Mark Leiter Sr. sports a last name that probably rings familiar to tri-state region baseball fans. (Al Leiter, his brother, pitched for the Mets and Yankees and is a broadcaster for the Yankees.) Mark Leiter Sr.’s pedigree and coaching skills were on display as his star pupil — his son, Mark Jr., who pitched at Toms River North and the New Jersey Institute of Technology — was promoted to the Phillies on April 18 after more than four years in the Minors. Leiter Sr., a pitcher in the major leagues for 11 seasons, graduated from Central Regional High School in Bayville, and currently offers pitching lessons to players of all ages using the enclosed bullpen in his backyard in Forked River.
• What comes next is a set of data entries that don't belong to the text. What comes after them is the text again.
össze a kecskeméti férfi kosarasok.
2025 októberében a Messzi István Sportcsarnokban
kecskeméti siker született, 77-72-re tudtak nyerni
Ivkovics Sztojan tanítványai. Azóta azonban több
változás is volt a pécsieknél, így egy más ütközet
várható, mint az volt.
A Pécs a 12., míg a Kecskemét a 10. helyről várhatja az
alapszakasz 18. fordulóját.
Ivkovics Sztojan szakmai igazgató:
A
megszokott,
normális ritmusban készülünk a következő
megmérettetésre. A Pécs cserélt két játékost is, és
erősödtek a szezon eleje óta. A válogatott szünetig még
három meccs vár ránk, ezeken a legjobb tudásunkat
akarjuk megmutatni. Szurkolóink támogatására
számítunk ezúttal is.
“The satisfaction for me is seeing a youngster who may not be so talented, but is loving the game with a passion,” Leiter Sr. said.
Former pros from New Jersey have become adept at coaching after years of studying the finer aspects of the game. Youngsters come from around the state for their insight, and scouts in turn flock to watch them perform.
Thomas O’ Donnell, otherwise known as T.J., played in the Red Sox’s system for three years before he decided to become a teacher. After O’Donnell finishes his day teaching at Raritan High School, he gives hitting lessons at The Cage, a baseball center he owns at a strip mall in Hazlet.
“Coaching is an extension of the classroom,” O’Donnell said. “It’s about getting through to the kids and presenting the information in a way they can comprehend it.”
Perhaps akin to tutoring a student struggling with material, O’Donnell will sometimes open The Cage on short notice to help a young player break out of a slump.
Mike Chiusano, a catching prospect in the Dodgers’ system in the late ’80s, is another in-demand New Jersey baseball coach. Chiusano shares his expertise at his Bullpen Baseball & Sports Academy in Morganville, where his days are full of thrills for his pupils — and himself.
“When you see the kids work hard and struggle to do something correct, then you see the light bulb go on in their heads, the look of satisfaction on their faces is most gratifying to me,” Chiusano said.